Le Maroc s’approche-t-il dangereusement d’un épuisement de sa ressource vitale ? C’est ce que laisse entendre un rapport stratégique percutant publié en juin 2025 par l’Institut marocain d’intelligence stratégique (IMIS). Selon ce think tank, la crise de l’eau n’est plus seulement environnementale. Elle devient une menace pour la souveraineté nationale. Et pour l’éviter, un changement de cap s’impose d’urgence.

Une crise structurelle, pas seulement climatique

L’IMIS tire la sonnette d’alarme : la crise actuelle résulte autant de mauvaises politiques agricoles et d’une gouvernance éclatée que du dérèglement climatique. Les grandes stratégies agricoles – Plan Maroc Vert puis Génération Green – ont certes modernisé le secteur, mais au prix d’une pression excessive sur les nappes et les barrages. L’agriculture capte 86 % des prélèvements en eau, et les cultures intensives ont vidé les réserves : 35 à 40 % du déficit hydrique serait lié directement à ces choix de développement.

Entre 1960 et 2025, la disponibilité d’eau par habitant a été divisée par plus de 4, passant de 2.600 à 600 m³/an. Le Maroc a officiellement franchi le seuil du stress hydrique sévère, avec des prévisions annonçant la pénurie absolue d’ici 2035.

Le mythe de l’efficacité agricole

La modernisation technique n’a pas freiné la consommation. Les économies générées par le goutte-à-goutte ont été annulées par l’extension continue des surfaces irriguées et l’introduction de cultures très gourmandes en eau, comme l’avocat ou la pastèque. Résultat : des gains d’efficience trompeurs, qualifiés d’« illusionnistes » par le rapport.

Une gouvernance fragmentée et dépassée

La multiplication des acteurs sans coordination aggrave la situation. Le Conseil supérieur de l’eau ne s’est pas réuni depuis 2001, les Agences de bassin hydraulique sont sous-financées, les outils de contrôle font défaut, et les collectivités locales sont tenues à l’écart. Le pilotage reste vertical et cloisonné, malgré les efforts du Roi Mohammed VI pour impulser une gestion intégrée.

Pire encore, les données hydriques sont incomplètes, dispersées et peu fiables. L’IMIS évoque une « crise silencieuse de la donnée » qui empêche toute planification rigoureuse. Cette opacité empêche d’évaluer l’état réel des nappes ou l’impact des politiques mises en œuvre.

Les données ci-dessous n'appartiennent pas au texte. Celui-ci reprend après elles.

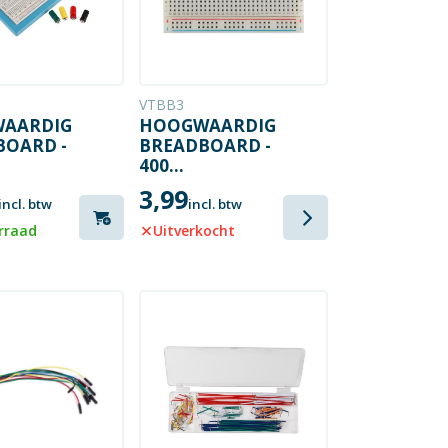
VTBB3
AARDIG
HOOGWAARDIG
BOARD -
BREADBOARD -
400
EKPUNTEN
INSTEEKPUNTEN
3,99
incl. btw
incl. btw
rraad
Uitverkocht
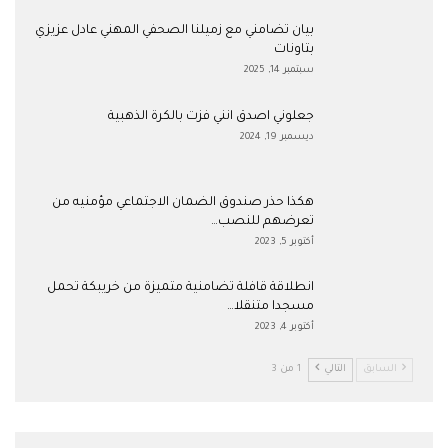
بيان تضامني مع زميلنا الصحفي المهني عادل عزيزي
بتاونات
سبتمبر 14, 2025
جعلوني اصدق انني فزت بالكرة الذهبية
ديسمبر 19, 2024
هكذا حذر صندوق الضمان الاجتماعي مؤمنيه من
تعرضهم للنصب…
أكتوبر 5, 2023
انطلاقة قافلة تضامنية متميزة من خريبكة تحمل
مسجدا متنقلا…
أكتوبر 4, 2023
السابق
التالي
1 من 3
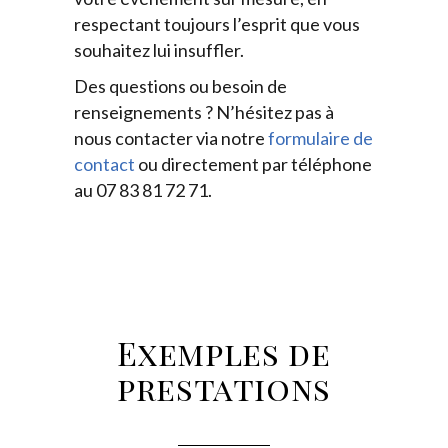
respectant toujours l’esprit que vous
souhaitez lui insuffler.
Des questions ou besoin de
renseignements ? N’hésitez pas à
nous contacter via notre
formulaire de
contact
ou directement par téléphone
au 07 83 81 72 71.
Exemples de
prestations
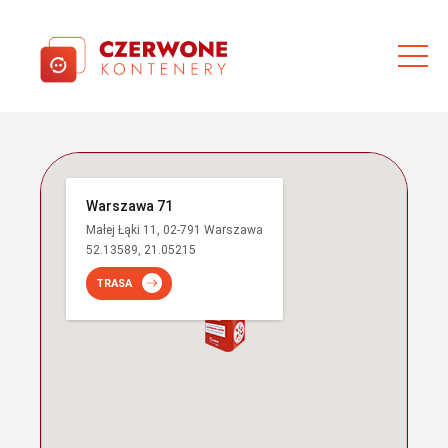
Warszawa 71
Małej Łąki 11, 02-791 Warszawa
52.13589, 21.05215
TRASA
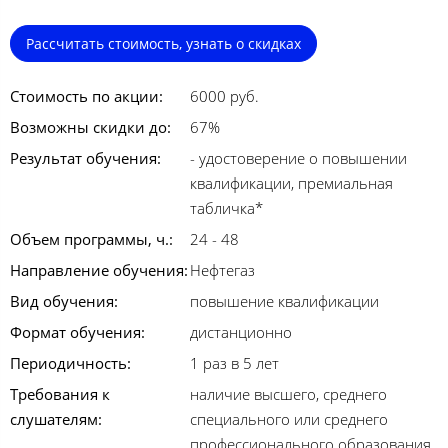
Рассчитать стоимость, узнать о скидках
Стоимость по акции:
6000 руб.
Возможны скидки до:
67%
Результат обучения:
- удостоверение о повышении
квалификации, премиальная
табличка*
Объем программы, ч.:
24 - 48
Направление обучения:
Нефтегаз
Вид обучения:
повышение квалификации
Формат обучения:
дистанционно
Периодичность:
1 раз в 5 лет
Требования к
наличие высшего, среднего
слушателям:
специального или среднего
профессионального образования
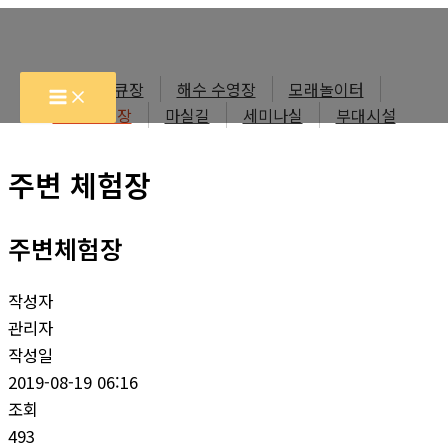
콘
텐
츠
바베큐장
해수 수영장
모래놀이터
로
주변 체험장
마실길
세미나실
부대시설
건
너
주변 체험장
뛰
기
주변체험장
작성자
관리자
작성일
2019-08-19 06:16
조회
493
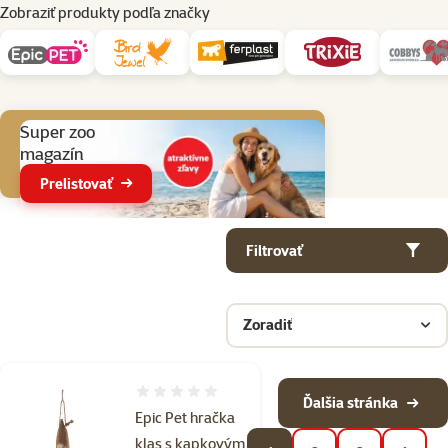
Zobraziť produkty podľa značky
Aktuálne akcie
Super zoo
magazín
Prelistovať
Parametrický filter
Vybrané filtre
Produkty v kategorii Hračky pre korely, andulky a iné papagáje
Filtrovať
Zoradiť
Hodnotenie 0%
Ďalšia stránka
Epic Pet hračka
klas s kapkovým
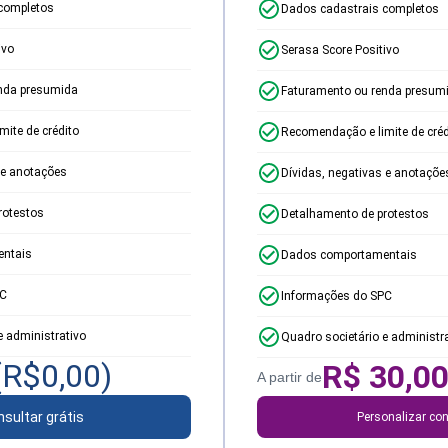
completos
Dados cadastrais completos
ivo
Serasa Score Positivo
nda presumida
Faturamento ou renda presum
ite de crédito
Recomendação e limite de créd
 e anotações
Dívidas, negativas e anotaçõe
rotestos
Detalhamento de protestos
ntais
Dados comportamentais
PC
Informações do SPC
e administrativo
Quadro societário e administr
(R$
0,00
)
R$
30,0
A partir de
sultar grátis
Personalizar con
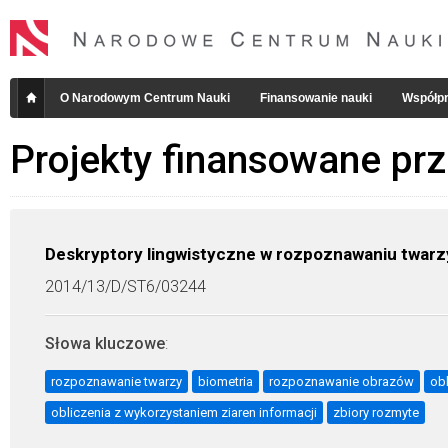
O Narodowym Centrum Nauki
Finansowanie nauki
Współpr
Projekty finansowane pr
Deskryptory lingwistyczne w rozpoznawaniu twarz
2014/13/D/ST6/03244
Słowa kluczowe
:
rozpoznawanie twarzy
biometria
rozpoznawanie obrazów
obl
obliczenia z wykorzystaniem ziaren informacji
zbiory rozmyte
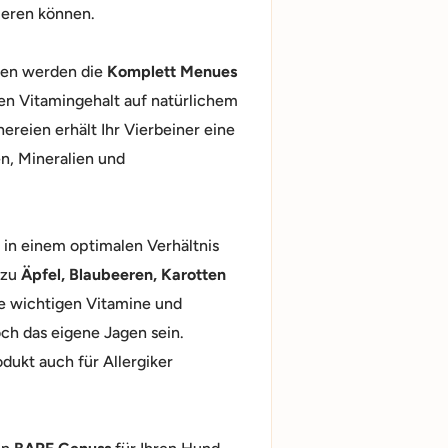
ieren können.
ten werden die
Komplett Menues
en Vitamingehalt auf natürlichem
reien erhält Ihr Vierbeiner eine
n, Mineralien und
 in einem optimalen Verhältnis
azu
Äpfel, Blaubeeren, Karotten
e wichtigen Vitamine und
ch das eigene Jagen sein.
dukt auch für Allergiker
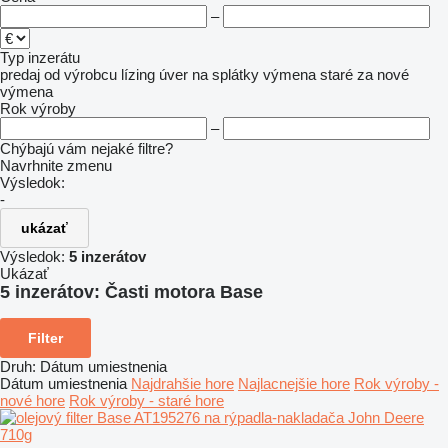
–
Typ inzerátu
predaj
od výrobcu
lízing
úver
na splátky
výmena staré za nové
výmena
Rok výroby
–
Chýbajú vám nejaké filtre?
Navrhnite zmenu
Výsledok:
-
ukázať
Výsledok:
5 inzerátov
Ukázať
5 inzerátov:
Časti motora Base
Filter
Druh
:
Dátum umiestnenia
Dátum umiestnenia
Najdrahšie hore
Najlacnejšie hore
Rok výroby -
nové hore
Rok výroby - staré hore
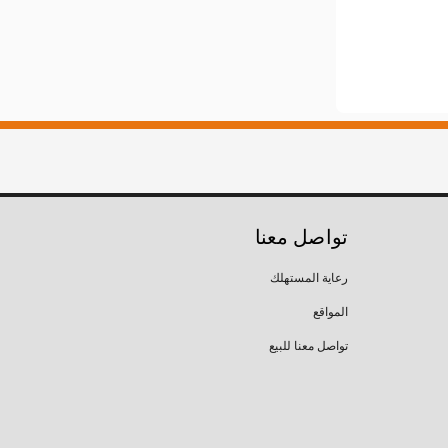
تواصل معنا
رعاية المستهلك
المواقع
تواصل معنا للبيع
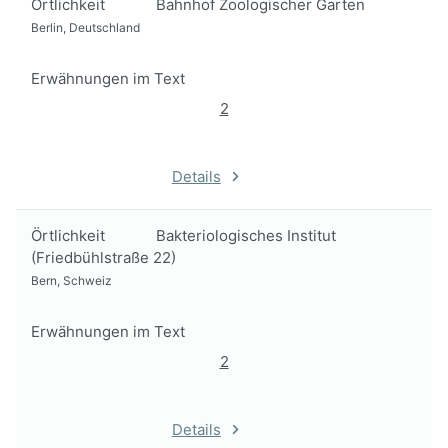
Örtlichkeit
Bahnhof Zoologischer Garten
Berlin, Deutschland
Erwähnungen im Text
2
Details
Örtlichkeit
Bakteriologisches Institut
(Friedbühlstraße 22)
Bern, Schweiz
Erwähnungen im Text
2
Details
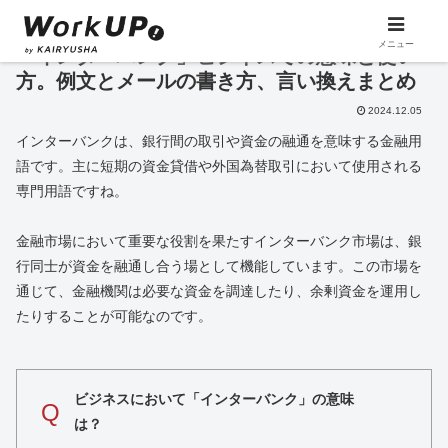
メニュー
「インターバンク」ビジネスでの意味と使い
方。例文とメールの書き方、言い換えまとめ
2024.12.05
インターバンクは、銀行間の取引や資金の融通を意味する金融用
語です。主に短期の資金貸借や外国為替取引において使用される
専門用語ですね。
金融市場において重要な役割を果たすインターバンク市場は、銀
行同士が資金を融通し合う場として機能しています。この市場を
通じて、金融機関は必要な資金を調達したり、余剰資金を運用し
たりすることが可能なのです。
ビジネスにおいて「インターバンク」の意味
Q
は？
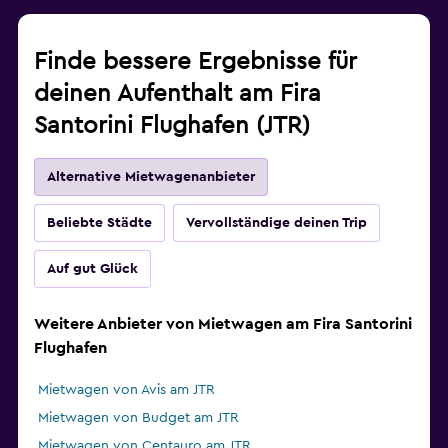
Finde bessere Ergebnisse für
deinen Aufenthalt am Fira
Santorini Flughafen (JTR)
Alternative Mietwagenanbieter
Beliebte Städte
Vervollständige deinen Trip
Auf gut Glück
Weitere Anbieter von Mietwagen am Fira Santorini
Flughafen
Mietwagen von Avis am JTR
Mietwagen von Budget am JTR
Mietwagen von Centauro am JTR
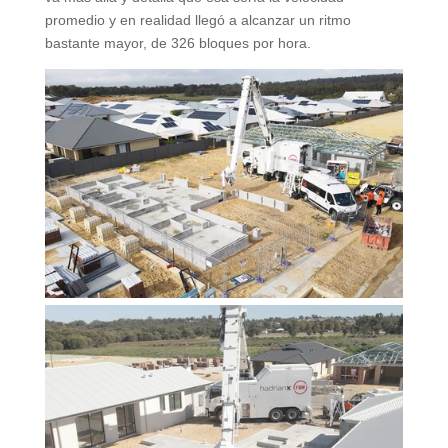
promedio y en realidad llegó a alcanzar un ritmo
bastante mayor, de 326 bloques por hora.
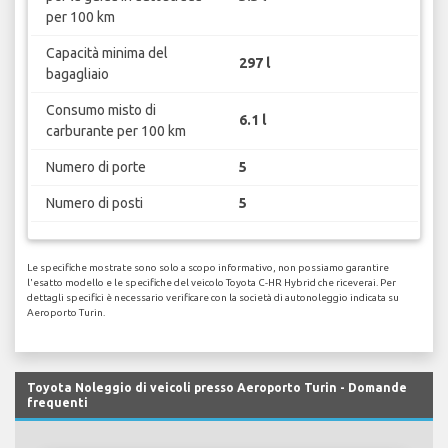
per 100 km
Capacità minima del
297 l
bagagliaio
Consumo misto di
6.1 l
carburante per 100 km
Numero di porte
5
Numero di posti
5
Le specifiche mostrate sono solo a scopo informativo, non possiamo garantire
l'esatto modello e le specifiche del veicolo Toyota C-HR Hybrid che riceverai. Per
dettagli specifici è necessario verificare con la società di autonoleggio indicata su
Aeroporto Turin.
Toyota Noleggio di veicoli presso Aeroporto Turin - Domande
frequenti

Des pressions multiples sur une ressource en recul

La crise est multidimensionnelle : raréfaction des pluies, évaporation croissante, surexploitation des nappes, pollution, urbanisation, tourisme, artificialisation des sols, et jusqu’à 38 % de pertes dans les réseaux de distribution d’eau potable.

Le tout dans un contexte de déséquilibre territorial : les deux tiers de l’eau sont concentrés dans 15 % du territoire, laissant le Sud et le Centre dans une situation critique. Même les grands barrages, pourtant portés à une capacité de 20 milliards de m³, peinent à jouer leur rôle à cause de l’envasement. En 2024, à peine 25 % de cette capacité était réellement mobilisable.

Dix mesures pour éviter la panne sèche

Face à cette situation, l’IMIS avance dix recommandations stratégiques pour retrouver une sécurité hydrique :

  1. Réformer la gouvernance via un Conseil national doté de réels pouvoirs.
  2. Conditionner les aides agricoles à des bilans hydriques certifiés.
  3. Créer une autorité indépendante pour réguler les usages et fixer les tarifs.
  4. Lancer une plateforme nationale des données de l’eau, fiable et interopérable.
  5. Tripler la production d’eau non conventionnelle (dessalement, réutilisation).
  6. Réduire de moitié les fuites urbaines via des réseaux intelligents.
  7. Structurer une filière HydroTech nationale.
  8. Renforcer la gouvernance territoriale avec de vrais comités de bassin.
  9. Ancrer la sobriété dans l’éducation, via programmes scolaires et campagnes.
  10. Mobiliser la finance verte, en anticipant les normes européennes à venir.